From the data below, return the exact lines starting at the line containing "X168515000Y-102590000D03*" and ending at the line containing "X159189105Y-93319231D03*", both included, and nothing else.

## Information
-.-.-

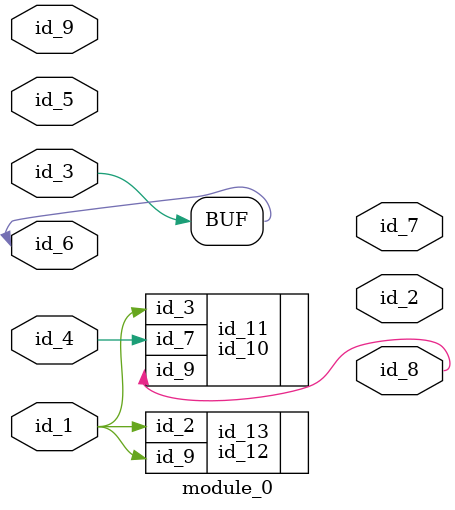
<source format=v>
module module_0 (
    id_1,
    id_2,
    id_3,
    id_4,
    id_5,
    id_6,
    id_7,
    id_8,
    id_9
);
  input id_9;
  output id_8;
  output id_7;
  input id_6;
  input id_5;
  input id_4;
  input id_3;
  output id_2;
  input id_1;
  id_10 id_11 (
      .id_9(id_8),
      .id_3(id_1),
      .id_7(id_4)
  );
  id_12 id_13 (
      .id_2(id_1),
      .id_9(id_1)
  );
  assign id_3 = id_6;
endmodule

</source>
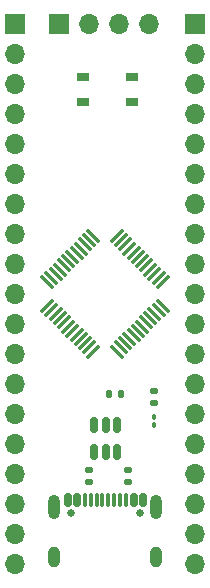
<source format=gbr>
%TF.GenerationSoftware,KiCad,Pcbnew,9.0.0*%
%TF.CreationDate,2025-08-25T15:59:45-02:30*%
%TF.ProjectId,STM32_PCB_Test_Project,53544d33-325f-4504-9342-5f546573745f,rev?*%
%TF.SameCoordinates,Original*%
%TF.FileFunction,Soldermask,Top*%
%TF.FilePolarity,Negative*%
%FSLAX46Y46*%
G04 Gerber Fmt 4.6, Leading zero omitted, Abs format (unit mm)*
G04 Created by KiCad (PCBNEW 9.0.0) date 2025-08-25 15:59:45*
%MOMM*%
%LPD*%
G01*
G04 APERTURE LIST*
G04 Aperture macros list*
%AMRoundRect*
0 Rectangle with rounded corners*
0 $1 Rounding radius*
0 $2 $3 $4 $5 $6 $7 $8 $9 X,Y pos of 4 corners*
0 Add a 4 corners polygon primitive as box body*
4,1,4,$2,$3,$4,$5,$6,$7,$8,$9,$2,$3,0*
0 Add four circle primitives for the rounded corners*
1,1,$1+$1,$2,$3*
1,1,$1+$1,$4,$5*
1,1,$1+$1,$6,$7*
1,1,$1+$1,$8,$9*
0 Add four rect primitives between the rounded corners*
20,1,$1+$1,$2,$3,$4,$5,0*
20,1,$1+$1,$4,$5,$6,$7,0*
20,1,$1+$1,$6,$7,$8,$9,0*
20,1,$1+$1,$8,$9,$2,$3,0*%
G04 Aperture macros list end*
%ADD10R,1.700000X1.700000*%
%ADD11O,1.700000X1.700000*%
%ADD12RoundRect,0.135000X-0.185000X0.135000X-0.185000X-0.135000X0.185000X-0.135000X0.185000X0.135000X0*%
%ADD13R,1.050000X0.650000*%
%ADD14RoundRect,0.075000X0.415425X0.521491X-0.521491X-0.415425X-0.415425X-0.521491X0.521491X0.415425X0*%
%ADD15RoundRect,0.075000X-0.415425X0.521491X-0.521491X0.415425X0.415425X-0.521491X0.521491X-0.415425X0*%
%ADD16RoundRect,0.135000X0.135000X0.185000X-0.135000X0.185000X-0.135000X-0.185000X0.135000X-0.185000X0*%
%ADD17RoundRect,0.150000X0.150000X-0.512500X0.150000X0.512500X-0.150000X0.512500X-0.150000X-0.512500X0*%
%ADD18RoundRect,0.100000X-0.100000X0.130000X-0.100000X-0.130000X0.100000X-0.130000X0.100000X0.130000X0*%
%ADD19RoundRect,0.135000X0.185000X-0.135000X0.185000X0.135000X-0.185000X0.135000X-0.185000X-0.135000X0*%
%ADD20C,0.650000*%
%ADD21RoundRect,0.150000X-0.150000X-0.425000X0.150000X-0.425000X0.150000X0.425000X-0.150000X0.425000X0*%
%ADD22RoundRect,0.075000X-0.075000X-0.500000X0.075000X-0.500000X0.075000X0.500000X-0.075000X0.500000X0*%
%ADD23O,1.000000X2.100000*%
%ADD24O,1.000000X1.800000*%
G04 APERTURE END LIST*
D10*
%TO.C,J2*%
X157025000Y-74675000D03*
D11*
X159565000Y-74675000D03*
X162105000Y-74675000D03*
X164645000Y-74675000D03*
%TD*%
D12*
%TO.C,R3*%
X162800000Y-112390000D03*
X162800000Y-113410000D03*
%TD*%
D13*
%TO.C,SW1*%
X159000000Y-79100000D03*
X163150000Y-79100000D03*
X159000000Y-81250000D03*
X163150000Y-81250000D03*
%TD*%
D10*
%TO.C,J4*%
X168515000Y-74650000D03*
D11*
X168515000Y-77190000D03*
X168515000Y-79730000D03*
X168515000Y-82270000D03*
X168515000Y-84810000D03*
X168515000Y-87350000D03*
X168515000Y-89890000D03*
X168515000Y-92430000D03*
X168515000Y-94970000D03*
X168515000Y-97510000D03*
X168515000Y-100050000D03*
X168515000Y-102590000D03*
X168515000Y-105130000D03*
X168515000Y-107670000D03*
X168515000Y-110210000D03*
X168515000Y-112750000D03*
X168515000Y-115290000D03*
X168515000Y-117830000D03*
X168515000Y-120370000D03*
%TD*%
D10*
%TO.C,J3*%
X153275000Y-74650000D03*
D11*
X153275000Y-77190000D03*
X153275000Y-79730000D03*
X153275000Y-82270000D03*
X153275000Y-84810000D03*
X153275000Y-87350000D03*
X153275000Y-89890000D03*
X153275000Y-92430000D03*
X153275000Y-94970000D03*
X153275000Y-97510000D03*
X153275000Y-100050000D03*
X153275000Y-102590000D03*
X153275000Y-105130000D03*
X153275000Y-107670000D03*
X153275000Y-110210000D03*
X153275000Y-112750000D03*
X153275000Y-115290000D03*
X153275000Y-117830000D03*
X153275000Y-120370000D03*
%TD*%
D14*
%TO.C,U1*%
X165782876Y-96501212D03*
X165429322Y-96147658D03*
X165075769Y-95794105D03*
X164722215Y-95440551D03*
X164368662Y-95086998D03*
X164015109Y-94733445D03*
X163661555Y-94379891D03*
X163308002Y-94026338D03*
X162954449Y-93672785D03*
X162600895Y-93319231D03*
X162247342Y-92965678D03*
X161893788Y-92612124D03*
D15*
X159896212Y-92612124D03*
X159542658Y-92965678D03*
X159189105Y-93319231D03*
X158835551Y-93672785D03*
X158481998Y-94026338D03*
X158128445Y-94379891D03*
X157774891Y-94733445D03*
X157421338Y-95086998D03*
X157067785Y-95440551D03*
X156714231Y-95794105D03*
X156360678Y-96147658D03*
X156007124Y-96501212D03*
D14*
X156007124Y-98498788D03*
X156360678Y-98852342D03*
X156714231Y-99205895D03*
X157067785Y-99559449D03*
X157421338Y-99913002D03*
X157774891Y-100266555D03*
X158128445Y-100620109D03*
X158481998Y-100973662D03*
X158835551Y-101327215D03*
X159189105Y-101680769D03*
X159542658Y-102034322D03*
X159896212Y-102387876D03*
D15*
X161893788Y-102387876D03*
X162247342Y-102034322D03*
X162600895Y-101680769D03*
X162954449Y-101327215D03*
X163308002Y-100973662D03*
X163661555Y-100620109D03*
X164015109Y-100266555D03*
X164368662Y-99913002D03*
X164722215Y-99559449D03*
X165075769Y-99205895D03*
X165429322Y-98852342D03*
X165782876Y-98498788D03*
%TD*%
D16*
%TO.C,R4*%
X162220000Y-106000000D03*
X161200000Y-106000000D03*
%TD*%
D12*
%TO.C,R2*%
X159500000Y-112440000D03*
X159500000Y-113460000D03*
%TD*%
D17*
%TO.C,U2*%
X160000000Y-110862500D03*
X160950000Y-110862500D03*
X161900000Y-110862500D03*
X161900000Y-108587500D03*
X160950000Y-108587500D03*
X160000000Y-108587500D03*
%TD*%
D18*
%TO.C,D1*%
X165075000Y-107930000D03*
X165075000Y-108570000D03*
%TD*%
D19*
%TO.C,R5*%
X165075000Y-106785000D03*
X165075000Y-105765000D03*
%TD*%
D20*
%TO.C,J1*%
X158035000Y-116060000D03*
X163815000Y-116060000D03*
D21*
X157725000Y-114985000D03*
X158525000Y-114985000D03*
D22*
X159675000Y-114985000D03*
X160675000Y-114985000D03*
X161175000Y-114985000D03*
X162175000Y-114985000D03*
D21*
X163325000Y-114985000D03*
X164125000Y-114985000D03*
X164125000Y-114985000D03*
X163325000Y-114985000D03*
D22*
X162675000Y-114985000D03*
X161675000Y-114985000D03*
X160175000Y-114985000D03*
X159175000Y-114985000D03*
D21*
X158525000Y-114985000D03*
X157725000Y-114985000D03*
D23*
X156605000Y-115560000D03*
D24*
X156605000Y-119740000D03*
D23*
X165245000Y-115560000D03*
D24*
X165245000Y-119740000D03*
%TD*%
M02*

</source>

-.-.-

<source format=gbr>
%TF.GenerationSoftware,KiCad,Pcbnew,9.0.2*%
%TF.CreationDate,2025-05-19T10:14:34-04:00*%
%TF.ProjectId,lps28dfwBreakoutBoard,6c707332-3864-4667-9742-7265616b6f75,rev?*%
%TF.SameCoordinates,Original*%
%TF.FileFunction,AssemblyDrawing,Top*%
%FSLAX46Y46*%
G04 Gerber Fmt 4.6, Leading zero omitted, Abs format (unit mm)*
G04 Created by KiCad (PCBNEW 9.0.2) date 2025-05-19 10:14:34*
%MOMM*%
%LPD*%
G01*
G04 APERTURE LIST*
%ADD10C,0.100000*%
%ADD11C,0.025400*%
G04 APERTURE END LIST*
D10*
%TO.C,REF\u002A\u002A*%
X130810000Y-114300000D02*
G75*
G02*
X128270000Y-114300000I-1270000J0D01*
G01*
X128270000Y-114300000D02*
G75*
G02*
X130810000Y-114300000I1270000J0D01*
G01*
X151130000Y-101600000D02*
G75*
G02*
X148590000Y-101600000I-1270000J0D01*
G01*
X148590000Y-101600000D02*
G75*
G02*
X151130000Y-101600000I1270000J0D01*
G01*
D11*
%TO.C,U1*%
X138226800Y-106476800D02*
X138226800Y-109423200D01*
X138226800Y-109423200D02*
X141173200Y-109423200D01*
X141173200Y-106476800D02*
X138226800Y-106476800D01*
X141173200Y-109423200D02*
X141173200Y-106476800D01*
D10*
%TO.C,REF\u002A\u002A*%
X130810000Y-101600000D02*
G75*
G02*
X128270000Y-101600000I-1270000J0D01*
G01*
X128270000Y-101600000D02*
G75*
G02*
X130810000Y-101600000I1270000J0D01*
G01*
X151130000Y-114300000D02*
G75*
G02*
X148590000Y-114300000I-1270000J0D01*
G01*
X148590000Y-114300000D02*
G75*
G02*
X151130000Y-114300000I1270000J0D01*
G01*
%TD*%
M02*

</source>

-.-.-

## Final answer
X168515000Y-102590000D03*
X168515000Y-105130000D03*
X168515000Y-107670000D03*
X168515000Y-110210000D03*
X168515000Y-112750000D03*
X168515000Y-115290000D03*
X168515000Y-117830000D03*
X168515000Y-120370000D03*
%TD*%
D10*
%TO.C,J3*%
X153275000Y-74650000D03*
D11*
X153275000Y-77190000D03*
X153275000Y-79730000D03*
X153275000Y-82270000D03*
X153275000Y-84810000D03*
X153275000Y-87350000D03*
X153275000Y-89890000D03*
X153275000Y-92430000D03*
X153275000Y-94970000D03*
X153275000Y-97510000D03*
X153275000Y-100050000D03*
X153275000Y-102590000D03*
X153275000Y-105130000D03*
X153275000Y-107670000D03*
X153275000Y-110210000D03*
X153275000Y-112750000D03*
X153275000Y-115290000D03*
X153275000Y-117830000D03*
X153275000Y-120370000D03*
%TD*%
D14*
%TO.C,U1*%
X165782876Y-96501212D03*
X165429322Y-96147658D03*
X165075769Y-95794105D03*
X164722215Y-95440551D03*
X164368662Y-95086998D03*
X164015109Y-94733445D03*
X163661555Y-94379891D03*
X163308002Y-94026338D03*
X162954449Y-93672785D03*
X162600895Y-93319231D03*
X162247342Y-92965678D03*
X161893788Y-92612124D03*
D15*
X159896212Y-92612124D03*
X159542658Y-92965678D03*
X159189105Y-93319231D03*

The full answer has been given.